→ **ACTION ITEM**
Among the entries below, retype exactly the lines starting with the one with "estate becomes increasingly" and going on through the one with "Fees tab in the adminis", but not the pictures.

::::::::::

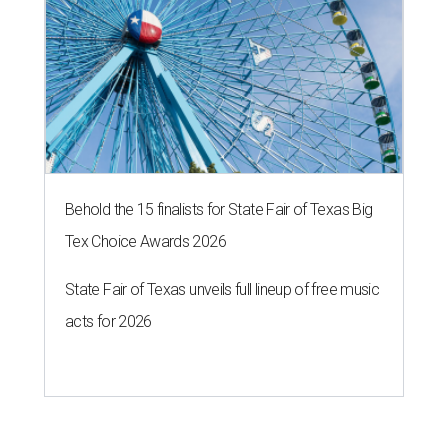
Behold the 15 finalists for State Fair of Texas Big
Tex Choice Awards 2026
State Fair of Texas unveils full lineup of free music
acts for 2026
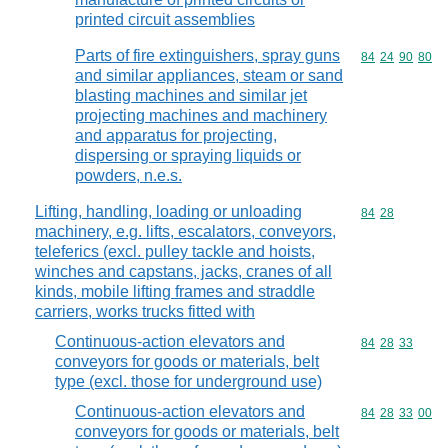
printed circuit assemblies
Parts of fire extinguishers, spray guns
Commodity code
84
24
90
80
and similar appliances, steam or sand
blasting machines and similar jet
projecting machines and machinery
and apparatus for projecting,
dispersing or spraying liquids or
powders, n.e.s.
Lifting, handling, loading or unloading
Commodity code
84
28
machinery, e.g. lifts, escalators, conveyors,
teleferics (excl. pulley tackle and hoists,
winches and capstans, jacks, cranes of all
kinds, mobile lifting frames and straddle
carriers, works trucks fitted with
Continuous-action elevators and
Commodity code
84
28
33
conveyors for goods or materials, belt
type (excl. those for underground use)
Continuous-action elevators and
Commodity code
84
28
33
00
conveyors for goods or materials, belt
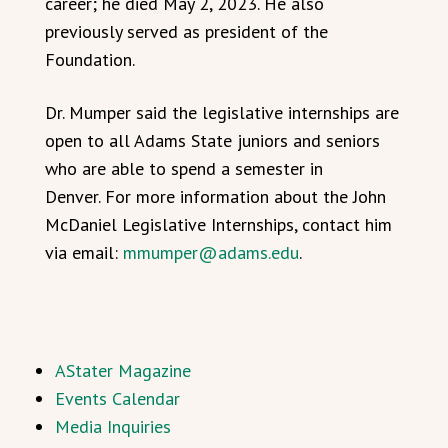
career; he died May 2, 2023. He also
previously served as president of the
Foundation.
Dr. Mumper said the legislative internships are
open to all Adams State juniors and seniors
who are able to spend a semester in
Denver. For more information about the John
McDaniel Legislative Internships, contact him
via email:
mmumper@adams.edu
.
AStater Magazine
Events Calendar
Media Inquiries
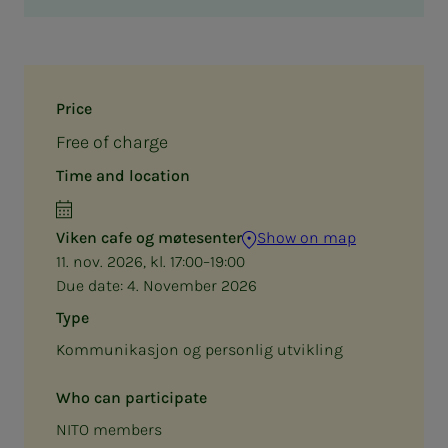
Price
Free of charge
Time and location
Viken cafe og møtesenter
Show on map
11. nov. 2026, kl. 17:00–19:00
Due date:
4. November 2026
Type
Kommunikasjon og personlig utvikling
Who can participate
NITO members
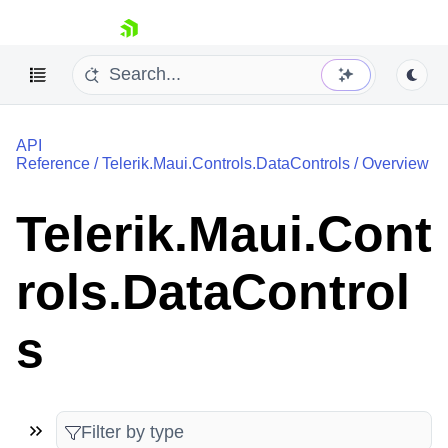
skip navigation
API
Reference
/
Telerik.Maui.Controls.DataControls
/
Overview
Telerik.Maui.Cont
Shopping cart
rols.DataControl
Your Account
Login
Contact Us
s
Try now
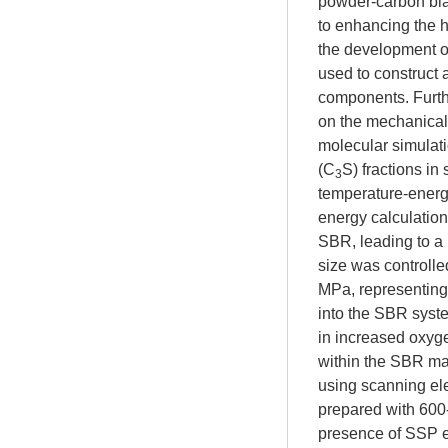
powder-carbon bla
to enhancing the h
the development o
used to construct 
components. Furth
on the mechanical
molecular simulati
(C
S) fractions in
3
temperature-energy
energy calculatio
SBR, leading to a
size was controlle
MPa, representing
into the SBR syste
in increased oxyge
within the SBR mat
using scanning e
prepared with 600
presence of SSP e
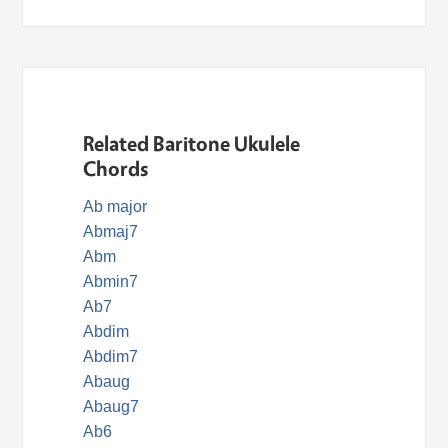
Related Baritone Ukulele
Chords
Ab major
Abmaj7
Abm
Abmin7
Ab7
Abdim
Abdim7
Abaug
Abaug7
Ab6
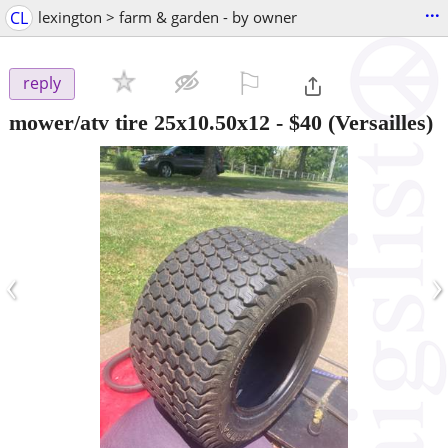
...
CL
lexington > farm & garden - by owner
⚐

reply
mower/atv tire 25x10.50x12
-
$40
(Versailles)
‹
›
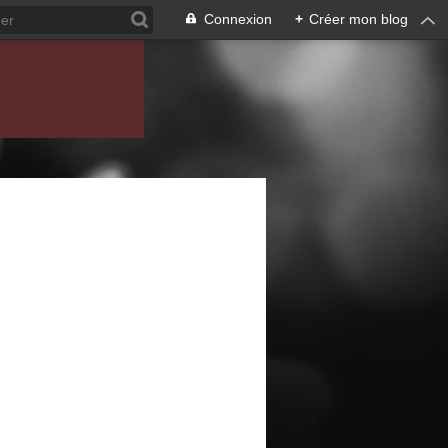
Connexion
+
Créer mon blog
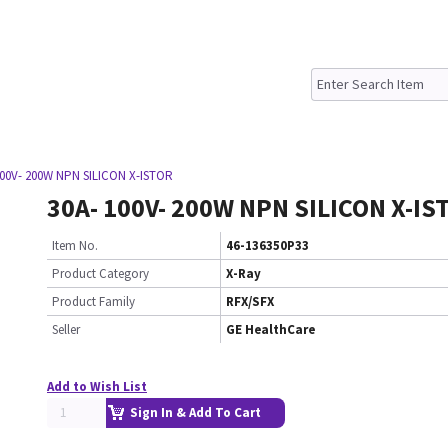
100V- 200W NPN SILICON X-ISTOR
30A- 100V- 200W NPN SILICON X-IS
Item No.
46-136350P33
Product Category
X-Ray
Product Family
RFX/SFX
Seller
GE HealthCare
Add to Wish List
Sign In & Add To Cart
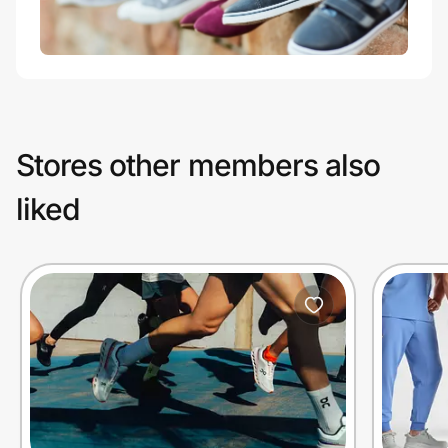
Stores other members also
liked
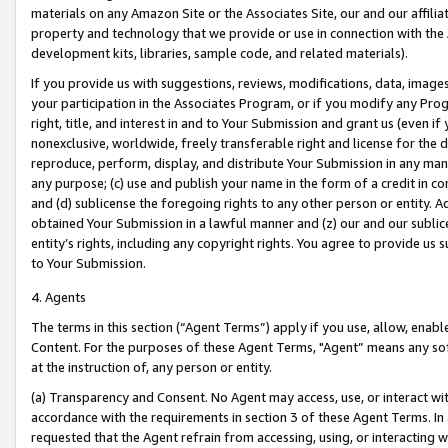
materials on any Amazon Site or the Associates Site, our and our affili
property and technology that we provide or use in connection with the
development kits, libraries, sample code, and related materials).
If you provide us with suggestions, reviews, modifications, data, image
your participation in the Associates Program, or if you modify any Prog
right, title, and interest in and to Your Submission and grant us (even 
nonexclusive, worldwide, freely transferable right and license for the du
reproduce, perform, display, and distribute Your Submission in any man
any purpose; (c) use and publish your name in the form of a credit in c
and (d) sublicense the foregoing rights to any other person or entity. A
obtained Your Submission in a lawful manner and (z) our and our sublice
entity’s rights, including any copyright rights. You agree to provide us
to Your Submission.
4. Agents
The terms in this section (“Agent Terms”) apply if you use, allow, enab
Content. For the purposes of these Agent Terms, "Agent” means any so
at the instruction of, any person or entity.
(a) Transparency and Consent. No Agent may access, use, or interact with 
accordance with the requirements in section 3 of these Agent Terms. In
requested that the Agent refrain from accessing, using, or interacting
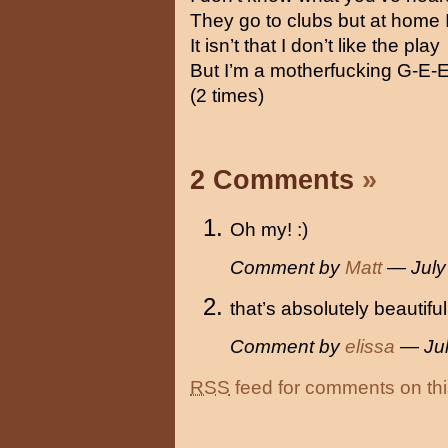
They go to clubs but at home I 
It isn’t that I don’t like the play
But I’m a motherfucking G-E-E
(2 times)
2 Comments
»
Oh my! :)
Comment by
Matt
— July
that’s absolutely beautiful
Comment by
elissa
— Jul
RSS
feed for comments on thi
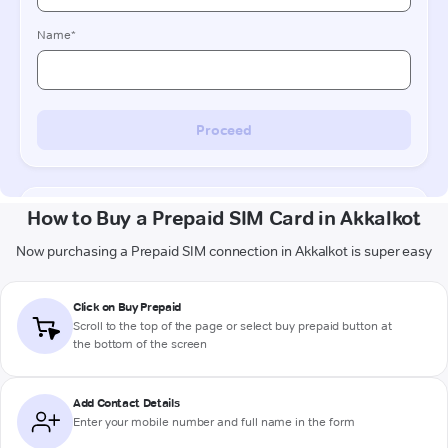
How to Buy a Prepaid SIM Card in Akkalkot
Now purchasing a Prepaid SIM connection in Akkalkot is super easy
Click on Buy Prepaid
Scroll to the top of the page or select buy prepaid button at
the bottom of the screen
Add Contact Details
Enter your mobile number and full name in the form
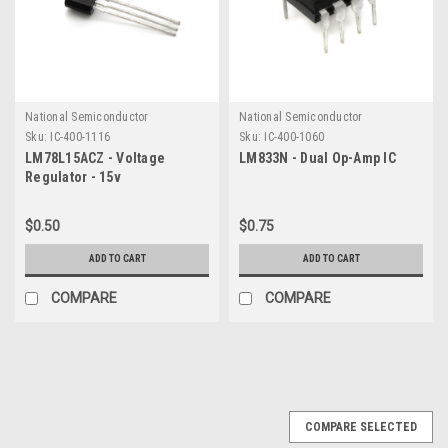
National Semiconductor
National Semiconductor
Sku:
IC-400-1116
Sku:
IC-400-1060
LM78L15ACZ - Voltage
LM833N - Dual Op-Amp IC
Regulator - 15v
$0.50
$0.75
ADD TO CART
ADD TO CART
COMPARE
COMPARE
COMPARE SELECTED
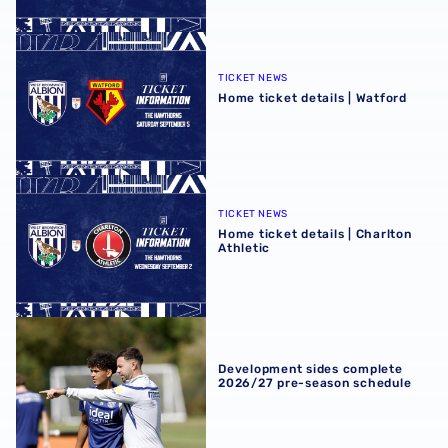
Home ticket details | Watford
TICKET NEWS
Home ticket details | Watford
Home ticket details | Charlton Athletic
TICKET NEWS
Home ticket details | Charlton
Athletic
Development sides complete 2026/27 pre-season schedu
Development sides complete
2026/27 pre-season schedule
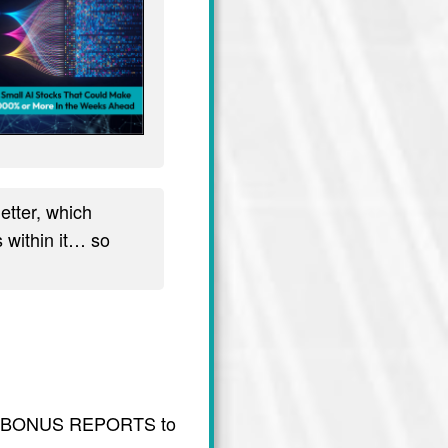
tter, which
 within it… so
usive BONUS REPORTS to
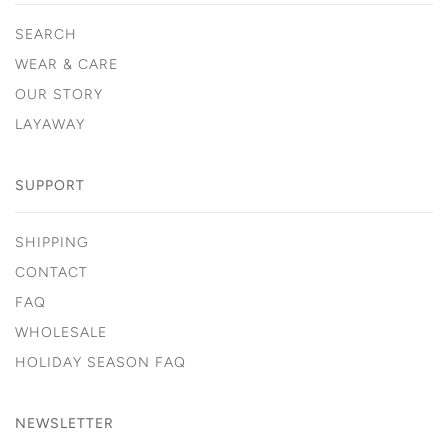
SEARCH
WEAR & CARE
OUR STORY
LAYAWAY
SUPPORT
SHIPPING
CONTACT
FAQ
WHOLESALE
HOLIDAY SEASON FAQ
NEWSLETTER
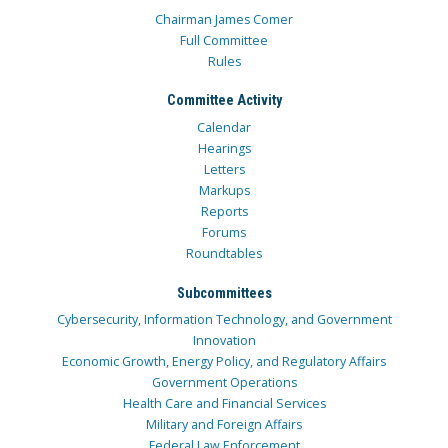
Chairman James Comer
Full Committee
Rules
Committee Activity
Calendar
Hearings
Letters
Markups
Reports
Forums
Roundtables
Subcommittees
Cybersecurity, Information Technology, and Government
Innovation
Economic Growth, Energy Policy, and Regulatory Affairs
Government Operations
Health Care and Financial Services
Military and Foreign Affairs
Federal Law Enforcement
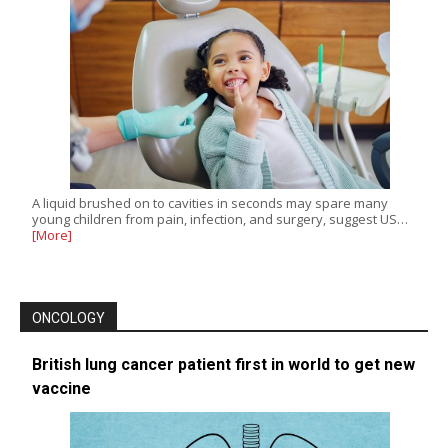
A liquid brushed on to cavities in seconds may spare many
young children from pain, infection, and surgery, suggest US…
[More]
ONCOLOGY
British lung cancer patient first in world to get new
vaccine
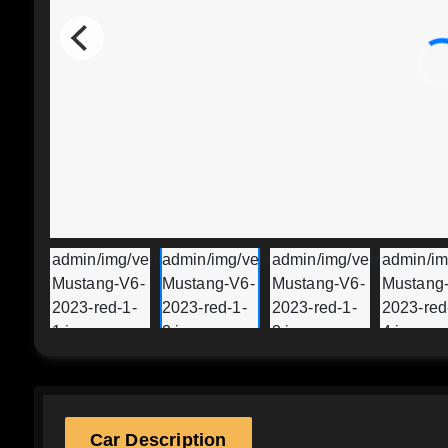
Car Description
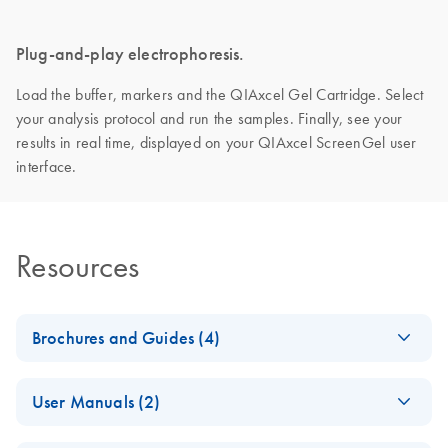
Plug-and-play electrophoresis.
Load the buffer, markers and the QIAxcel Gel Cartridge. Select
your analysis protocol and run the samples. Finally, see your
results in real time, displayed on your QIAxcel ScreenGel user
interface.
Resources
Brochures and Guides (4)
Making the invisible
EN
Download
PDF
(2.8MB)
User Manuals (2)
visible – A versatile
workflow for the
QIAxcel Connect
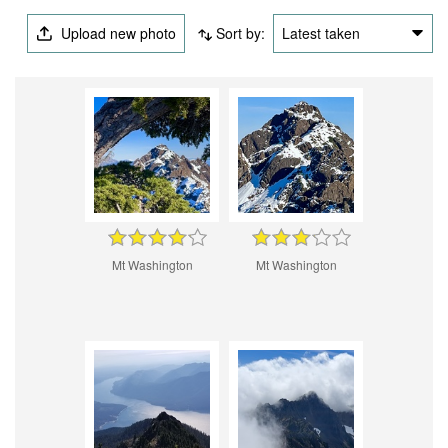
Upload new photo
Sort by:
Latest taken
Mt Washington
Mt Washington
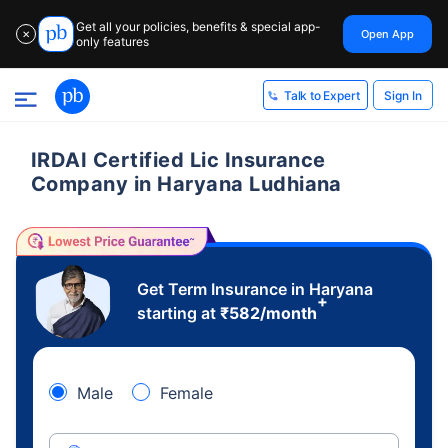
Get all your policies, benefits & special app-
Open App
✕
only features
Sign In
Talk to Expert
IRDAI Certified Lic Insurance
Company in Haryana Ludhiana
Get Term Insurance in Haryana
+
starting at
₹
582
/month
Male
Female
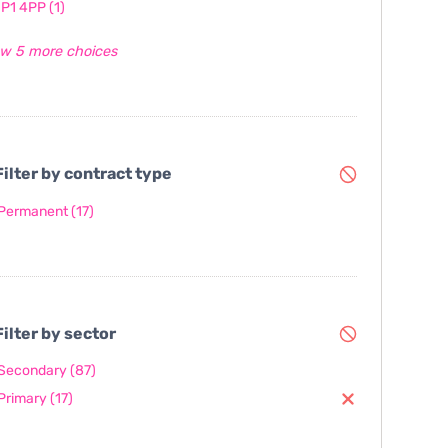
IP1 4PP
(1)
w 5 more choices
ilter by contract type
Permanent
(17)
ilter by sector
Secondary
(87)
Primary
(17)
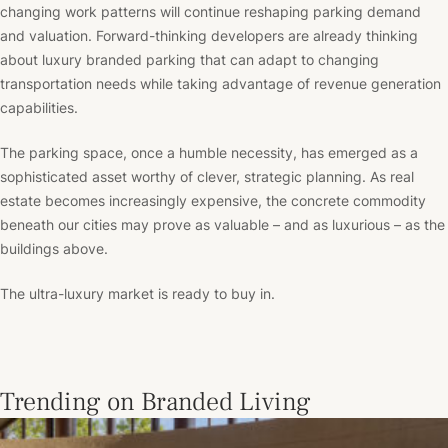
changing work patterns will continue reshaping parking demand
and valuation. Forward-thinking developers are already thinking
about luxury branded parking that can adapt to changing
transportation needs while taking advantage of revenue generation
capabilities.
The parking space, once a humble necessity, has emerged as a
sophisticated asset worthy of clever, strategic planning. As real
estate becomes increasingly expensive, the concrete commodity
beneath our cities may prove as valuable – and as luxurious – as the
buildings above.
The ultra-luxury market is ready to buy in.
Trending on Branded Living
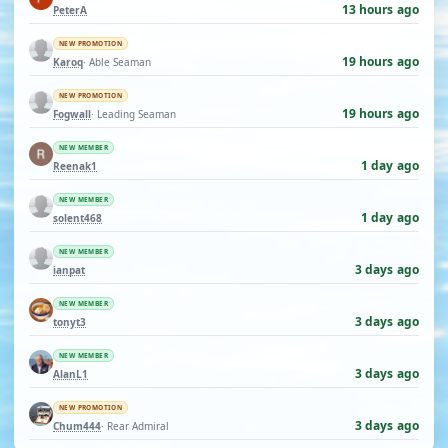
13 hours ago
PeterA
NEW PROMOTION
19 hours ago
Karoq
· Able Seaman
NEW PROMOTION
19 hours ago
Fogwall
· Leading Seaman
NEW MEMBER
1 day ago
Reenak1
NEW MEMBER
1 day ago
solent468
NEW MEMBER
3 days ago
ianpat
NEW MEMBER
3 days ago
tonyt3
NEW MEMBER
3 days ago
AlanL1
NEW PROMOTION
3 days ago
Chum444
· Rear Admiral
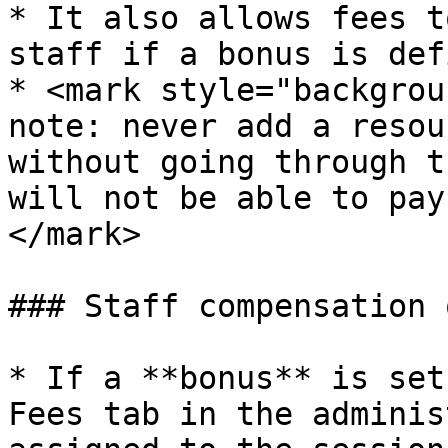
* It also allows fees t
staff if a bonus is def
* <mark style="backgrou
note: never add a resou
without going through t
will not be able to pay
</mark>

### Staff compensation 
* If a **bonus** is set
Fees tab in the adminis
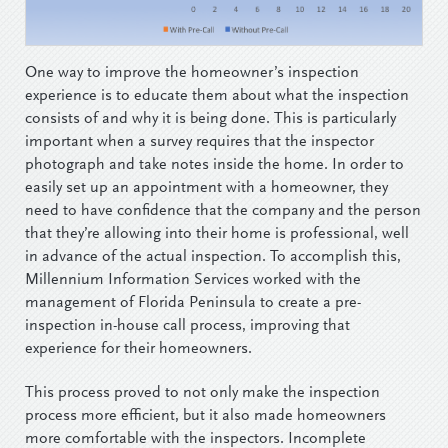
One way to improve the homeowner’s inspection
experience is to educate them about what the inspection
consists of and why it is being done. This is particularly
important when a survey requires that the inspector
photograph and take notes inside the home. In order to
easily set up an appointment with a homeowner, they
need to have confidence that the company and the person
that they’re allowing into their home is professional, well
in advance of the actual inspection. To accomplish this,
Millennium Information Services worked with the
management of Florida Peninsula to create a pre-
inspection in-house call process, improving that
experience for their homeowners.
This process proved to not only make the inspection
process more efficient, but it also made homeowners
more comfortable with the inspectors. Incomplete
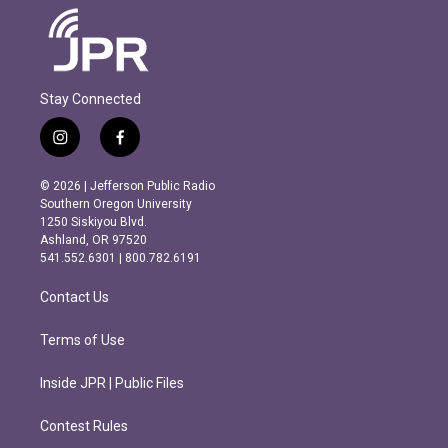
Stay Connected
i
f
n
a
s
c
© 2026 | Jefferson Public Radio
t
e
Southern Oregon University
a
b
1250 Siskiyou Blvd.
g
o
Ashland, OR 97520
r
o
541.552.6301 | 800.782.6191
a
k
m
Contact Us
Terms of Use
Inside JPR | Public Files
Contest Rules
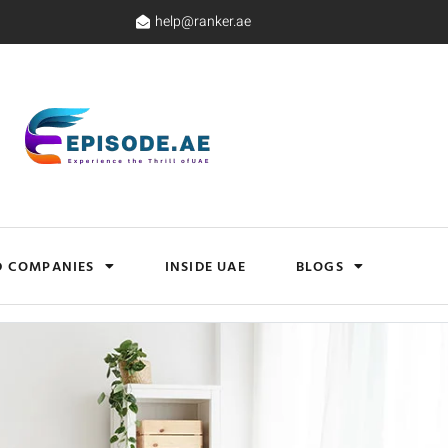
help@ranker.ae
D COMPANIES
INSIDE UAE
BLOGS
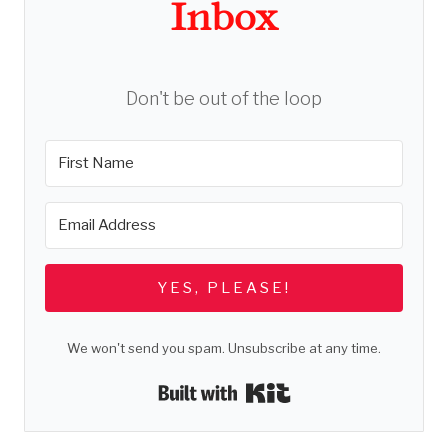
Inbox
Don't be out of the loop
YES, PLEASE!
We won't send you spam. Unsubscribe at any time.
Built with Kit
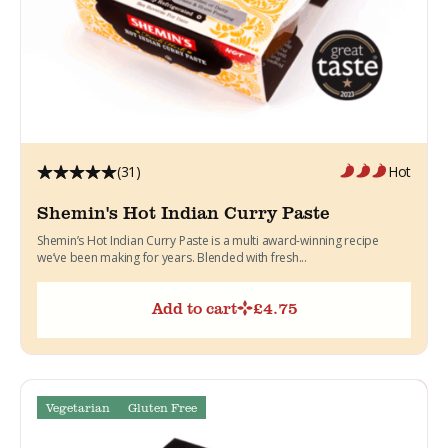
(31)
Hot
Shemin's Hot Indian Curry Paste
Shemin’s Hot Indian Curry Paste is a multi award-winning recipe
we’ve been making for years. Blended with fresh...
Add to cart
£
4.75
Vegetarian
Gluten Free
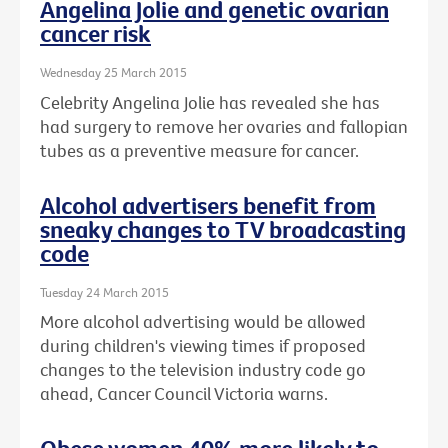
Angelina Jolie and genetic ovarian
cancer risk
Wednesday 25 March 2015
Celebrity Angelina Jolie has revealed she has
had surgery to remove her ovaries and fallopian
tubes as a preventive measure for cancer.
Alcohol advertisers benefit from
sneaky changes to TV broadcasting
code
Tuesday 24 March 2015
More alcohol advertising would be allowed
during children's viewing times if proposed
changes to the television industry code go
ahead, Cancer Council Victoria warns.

::::::::::

→ **EXERCISE ANSWER**
estate becomes increasingly expensive, the concrete commodity
beneath our cities may prove as valuable – and as luxurious – as the
buildings above.
The ultra-luxury market is ready to buy in.
Trending on Branded Living
13 hours ago
PeterA
NEW PROMOTION
19 hours ago
Karoq
· Able Seaman
NEW PROMOTION
19 hours ago
Fogwall
· Leading Seaman
NEW MEMBER
1 day ago
Reenak1
NEW MEMBER
1 day ago
solent468
NEW MEMBER
3 days ago
ianpat
NEW MEMBER
3 days ago
tonyt3
NEW MEMBER
3 days ago
AlanL1
NEW PROMOTION
3 days ago
Chum444
· Rear Admiral
* It also allows fees t
staff if a bonus is def
* <mark style="backgrou
note: never add a resou
without going through t
will not be able to pay
</mark>

### Staff compensation 
* If a **bonus** is set
Fees tab in the adminis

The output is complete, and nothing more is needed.